*** Opening of Reading passage ***

March 24, 1888
Ed Rhodes and Isaac Martin, detailed as nurses in hospital, located in the old jail. They discover that one of the window bars was loose, having been at some time previous almost sawed in half where it was riveted to the cross bar. At dusk, when it was time to change nurses, Rhodes and Martin volunteered to spend another night with the sick. About 10 p.m. they forced the bar and escaped along with one of the patients.
May 29, 1889
While the guards were at dinner, prisoners on the second floor pried open one of the cage doors with an iron bar. Six or seven inmates descended to the first floor where deputy jailer W.J. Roberts was sitting unarmed. L.W. Reynolds attacked Roberts striking him several times with an iron bar. The officer fought back and prevented the prisoners from getting through the outside door until Deputy Barnhill, who happened to be in the courthouse dashed to the rescue. Barnhill drove the escapees back with the muzzle of his pistol. Roberts was badly cut but not seriously injured.

*** Close of Reading passage ***

Decide whether each of the following statements agrees with the jail escape accounts, and support each yes or no with the deciding words from the text: (a) Rhodes and Martin escaped without taking any patient with them; (b) W.J. Roberts had no weapon when the inmates reached the first floor; (c) Roberts suffered serious injuries in the attack.

*** Opening of Data supplied ***

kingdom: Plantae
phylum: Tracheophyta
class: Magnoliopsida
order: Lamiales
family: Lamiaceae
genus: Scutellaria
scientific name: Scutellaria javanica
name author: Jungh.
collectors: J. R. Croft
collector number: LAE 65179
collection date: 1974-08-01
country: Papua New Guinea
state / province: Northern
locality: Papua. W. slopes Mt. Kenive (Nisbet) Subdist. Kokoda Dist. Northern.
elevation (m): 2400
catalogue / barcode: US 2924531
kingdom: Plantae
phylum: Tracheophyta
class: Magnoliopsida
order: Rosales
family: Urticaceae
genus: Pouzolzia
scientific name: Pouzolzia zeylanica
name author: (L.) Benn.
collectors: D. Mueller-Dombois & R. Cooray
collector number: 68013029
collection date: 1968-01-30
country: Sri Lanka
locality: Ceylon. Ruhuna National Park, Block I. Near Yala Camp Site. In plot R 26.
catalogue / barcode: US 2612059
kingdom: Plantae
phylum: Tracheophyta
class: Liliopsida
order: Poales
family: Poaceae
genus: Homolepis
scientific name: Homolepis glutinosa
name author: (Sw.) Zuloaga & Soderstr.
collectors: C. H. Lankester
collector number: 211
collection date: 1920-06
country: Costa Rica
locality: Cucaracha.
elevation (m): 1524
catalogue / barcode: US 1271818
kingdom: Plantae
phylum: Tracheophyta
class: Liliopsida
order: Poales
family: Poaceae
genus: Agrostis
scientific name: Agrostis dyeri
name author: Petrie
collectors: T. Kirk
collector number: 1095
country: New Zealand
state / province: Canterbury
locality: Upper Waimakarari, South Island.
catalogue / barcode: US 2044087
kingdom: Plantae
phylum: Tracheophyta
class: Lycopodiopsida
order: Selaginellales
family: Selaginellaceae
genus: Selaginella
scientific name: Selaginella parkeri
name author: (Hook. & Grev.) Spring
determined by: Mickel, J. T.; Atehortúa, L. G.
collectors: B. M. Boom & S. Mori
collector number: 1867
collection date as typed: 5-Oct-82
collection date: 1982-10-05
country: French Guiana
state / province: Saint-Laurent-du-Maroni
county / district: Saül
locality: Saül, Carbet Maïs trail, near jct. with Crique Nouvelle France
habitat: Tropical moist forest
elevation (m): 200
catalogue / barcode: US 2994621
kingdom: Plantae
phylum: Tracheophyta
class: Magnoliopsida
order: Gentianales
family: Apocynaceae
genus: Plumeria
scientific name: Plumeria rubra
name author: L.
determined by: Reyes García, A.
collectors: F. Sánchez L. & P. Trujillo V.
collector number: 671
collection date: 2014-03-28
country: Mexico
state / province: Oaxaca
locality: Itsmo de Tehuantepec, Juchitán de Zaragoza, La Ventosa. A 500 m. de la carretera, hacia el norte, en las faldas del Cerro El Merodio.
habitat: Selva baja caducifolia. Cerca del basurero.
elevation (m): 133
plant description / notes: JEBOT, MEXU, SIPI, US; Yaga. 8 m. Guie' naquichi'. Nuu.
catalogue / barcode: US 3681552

*** Close of Data supplied ***

_Reply to the exercise_
(a) No: "they forced the bar and escaped along with one of the patients."
(b) Yes: "deputy jailer W.J. Roberts was sitting unarmed."
(c) No: "Roberts was badly cut but not seriously injured."